After a final morning float, we pack up and say goodbye to everyone.
Sunbeam Hot Springs
We find Sunbeam Hotsprings on the shores of the Salmon River, a delightful soaking spot.  Informal pools have been made out of river rock and heated by very hot water coming vigorously out of a culvert. You just move around the pool til you find the temperature that suits you.  There is also hot water coming right out of the sand on the bottom of the pool.


Boot Hill Cemetery
We spent the night at Boot Hill cemetery, located above the ghost towns of Bonanza and Custer.  This is part of the Yankee Mining District and the Yankee River was heavily dredged in the day.  They are now trying to restore parts of the river for salmon habitat. Custer is a nicely preserved town run by the Forest Service, manned by crusty old volunteers and has a nice little museum.


Mining Dredge
Mining Dredge near Bonanza- churned up 5 1/2 miles of pristine river, leaving giant piles of rocks everywhere.

Cabin scene in Custer


Friday, July 19, 2013

Rafting the Payette

A good way to start any great adventure is to ease into it by doing something that you are already familiar with, something like rafting the mighty Payette River, just north of Boise, ID. My family has been camping and rafting here for about 20 years, staying in the same campground, enjoying the same 4 stretches of river that we've always done.  My sister Barbara, her hubby Paul and some of their friends from SLC meet us there for 3 days of fun filled rafting.  Somehow it just never gets old. We are the first of our rafting group to show up in an RV and I think I detected a few envious looks as we gave folks the tour.  It is a little weird to be on the "other side", having always poo-pooed RVs in the past! You know you're getting old......

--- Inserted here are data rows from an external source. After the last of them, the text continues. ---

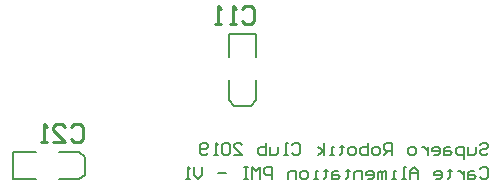
<source format=gbo>
G04 Layer_Color=32896*
%FSLAX25Y25*%
%MOIN*%
G70*
G01*
G75*
%ADD29C,0.01000*%
%ADD30C,0.00787*%
%ADD46C,0.00700*%
D29*
X150486Y20409D02*
X151486Y21409D01*
X153485D01*
X154485Y20409D01*
Y16411D01*
X153485Y15411D01*
X151486D01*
X150486Y16411D01*
X144488Y15411D02*
X148487D01*
X144488Y19410D01*
Y20409D01*
X145488Y21409D01*
X147487D01*
X148487Y20409D01*
X142489Y15411D02*
X140490D01*
X141489D01*
Y21409D01*
X142489Y20409D01*
X207416Y59809D02*
X208416Y60809D01*
X210415D01*
X211415Y59809D01*
Y55811D01*
X210415Y54811D01*
X208416D01*
X207416Y55811D01*
X205417Y54811D02*
X203418D01*
X204417D01*
Y60809D01*
X205417Y59809D01*
X200418Y54811D02*
X198419D01*
X199419D01*
Y60809D01*
X200418Y59809D01*
D30*
X131083Y12028D02*
X138563D01*
X131083Y2972D02*
X138563D01*
X131083D02*
Y12028D01*
X155098Y4547D02*
Y10453D01*
X146437Y12028D02*
X153130D01*
Y2972D02*
X155098Y4547D01*
X153130Y12028D02*
X155098Y10453D01*
X146437Y2972D02*
X153130D01*
X212028Y43937D02*
Y51417D01*
X202972Y43937D02*
Y51417D01*
X212028D01*
X204547Y27402D02*
X210453D01*
X212028Y29370D02*
Y36063D01*
X202972Y29370D02*
X204547Y27402D01*
X210453D02*
X212028Y29370D01*
X202972Y29370D02*
Y36063D01*
D46*
X286634Y14344D02*
X287301Y15010D01*
X288634D01*
X289300Y14344D01*
Y13677D01*
X288634Y13011D01*
X287301D01*
X286634Y12344D01*
Y11678D01*
X287301Y11011D01*
X288634D01*
X289300Y11678D01*
X285301Y13677D02*
Y11678D01*
X284635Y11011D01*
X282635D01*
Y13677D01*
X281303Y9678D02*
Y13677D01*
X279303D01*
X278637Y13011D01*
Y11678D01*
X279303Y11011D01*
X281303D01*
X276637Y13677D02*
X275305D01*
X274638Y13011D01*
Y11011D01*
X276637D01*
X277304Y11678D01*
X276637Y12344D01*
X274638D01*
X271306Y11011D02*
X272639D01*
X273305Y11678D01*
Y13011D01*
X272639Y13677D01*
X271306D01*
X270639Y13011D01*
Y12344D01*
X273305D01*
X269306Y13677D02*
Y11011D01*
Y12344D01*
X268640Y13011D01*
X267973Y13677D01*
X267307D01*
X264641Y11011D02*
X263308D01*
X262642Y11678D01*
Y13011D01*
X263308Y13677D01*
X264641D01*
X265308Y13011D01*
Y11678D01*
X264641Y11011D01*
X257310D02*
Y15010D01*
X255311D01*
X254644Y14344D01*
Y13011D01*
X255311Y12344D01*
X257310D01*
X255977D02*
X254644Y11011D01*
X252645D02*
X251312D01*
X250646Y11678D01*
Y13011D01*
X251312Y13677D01*
X252645D01*
X253312Y13011D01*
Y11678D01*
X252645Y11011D01*
X249313Y15010D02*
Y11011D01*
X247313D01*
X246647Y11678D01*
Y12344D01*
Y13011D01*
X247313Y13677D01*
X249313D01*
X244648Y11011D02*
X243315D01*
X242648Y11678D01*
Y13011D01*
X243315Y13677D01*
X244648D01*
X245314Y13011D01*
Y11678D01*
X244648Y11011D01*
X240649Y14344D02*
Y13677D01*
X241316D01*
X239983D01*
X240649D01*
Y11678D01*
X239983Y11011D01*
X237983D02*
X236650D01*
X237317D01*
Y13677D01*
X237983D01*
X234651Y11011D02*
Y15010D01*
Y12344D02*
X232652Y13677D01*
X234651Y12344D02*
X232652Y11011D01*
X223988Y14344D02*
X224654Y15010D01*
X225987D01*
X226654Y14344D01*
Y11678D01*
X225987Y11011D01*
X224654D01*
X223988Y11678D01*
X222655Y11011D02*
X221322D01*
X221988D01*
Y15010D01*
X222655D01*
X219323Y13677D02*
Y11678D01*
X218656Y11011D01*
X216657D01*
Y13677D01*
X215324Y15010D02*
Y11011D01*
X213324D01*
X212658Y11678D01*
Y12344D01*
Y13011D01*
X213324Y13677D01*
X215324D01*
X204661Y11011D02*
X207326D01*
X204661Y13677D01*
Y14344D01*
X205327Y15010D01*
X206660D01*
X207326Y14344D01*
X203328D02*
X202661Y15010D01*
X201328D01*
X200662Y14344D01*
Y11678D01*
X201328Y11011D01*
X202661D01*
X203328Y11678D01*
Y14344D01*
X199329Y11011D02*
X197996D01*
X198663D01*
Y15010D01*
X199329Y14344D01*
X195997Y11678D02*
X195330Y11011D01*
X193997D01*
X193331Y11678D01*
Y14344D01*
X193997Y15010D01*
X195330D01*
X195997Y14344D01*
Y13677D01*
X195330Y13011D01*
X193331D01*
X286634Y6532D02*
X287301Y7199D01*
X288634D01*
X289300Y6532D01*
Y3866D01*
X288634Y3200D01*
X287301D01*
X286634Y3866D01*
X284635Y5866D02*
X283302D01*
X282635Y5199D01*
Y3200D01*
X284635D01*
X285301Y3866D01*
X284635Y4533D01*
X282635D01*
X281303Y5866D02*
Y3200D01*
Y4533D01*
X280636Y5199D01*
X279970Y5866D01*
X279303D01*
X276637Y6532D02*
Y5866D01*
X277304D01*
X275971D01*
X276637D01*
Y3866D01*
X275971Y3200D01*
X271972D02*
X273305D01*
X273972Y3866D01*
Y5199D01*
X273305Y5866D01*
X271972D01*
X271306Y5199D01*
Y4533D01*
X273972D01*
X265974Y3200D02*
Y5866D01*
X264641Y7199D01*
X263308Y5866D01*
Y3200D01*
Y5199D01*
X265974D01*
X261976Y3200D02*
X260643D01*
X261309D01*
Y7199D01*
X261976D01*
X258643Y3200D02*
X257310D01*
X257977D01*
Y5866D01*
X258643D01*
X255311Y3200D02*
Y5866D01*
X254644D01*
X253978Y5199D01*
Y3200D01*
Y5199D01*
X253312Y5866D01*
X252645Y5199D01*
Y3200D01*
X249313D02*
X250646D01*
X251312Y3866D01*
Y5199D01*
X250646Y5866D01*
X249313D01*
X248646Y5199D01*
Y4533D01*
X251312D01*
X247313Y3200D02*
Y5866D01*
X245314D01*
X244648Y5199D01*
Y3200D01*
X242648Y6532D02*
Y5866D01*
X243315D01*
X241982D01*
X242648D01*
Y3866D01*
X241982Y3200D01*
X239316Y5866D02*
X237983D01*
X237317Y5199D01*
Y3200D01*
X239316D01*
X239983Y3866D01*
X239316Y4533D01*
X237317D01*
X235317Y6532D02*
Y5866D01*
X235984D01*
X234651D01*
X235317D01*
Y3866D01*
X234651Y3200D01*
X232652D02*
X231319D01*
X231985D01*
Y5866D01*
X232652D01*
X228653Y3200D02*
X227320D01*
X226654Y3866D01*
Y5199D01*
X227320Y5866D01*
X228653D01*
X229319Y5199D01*
Y3866D01*
X228653Y3200D01*
X225321D02*
Y5866D01*
X223321D01*
X222655Y5199D01*
Y3200D01*
X217323D02*
Y7199D01*
X215324D01*
X214657Y6532D01*
Y5199D01*
X215324Y4533D01*
X217323D01*
X213324Y3200D02*
Y7199D01*
X211992Y5866D01*
X210659Y7199D01*
Y3200D01*
X209326Y7199D02*
X207993D01*
X208659D01*
Y3200D01*
X209326D01*
X207993D01*
X201995Y5199D02*
X199329D01*
X193997Y7199D02*
Y4533D01*
X192665Y3200D01*
X191332Y4533D01*
Y7199D01*
X189999Y3200D02*
X188666D01*
X189332D01*
Y7199D01*
X189999Y6532D01*
M02*

</source>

A great thing about our trips is that there are almost always some young folks along to do the heavy lifting and learn the ropes so that in a few years they will be captaining us old folks down the river.  The weekend after our rafting  trip my son Tommy took a bunch of his friends on his first organized rafting trip here at the Payette.  It has become a legacy activity!

Thursday, July 18, 2013

Under Way

After a long day of preparation, and a last minute sale of the Blazer, we finally pull away from Bothell shortly before midnight.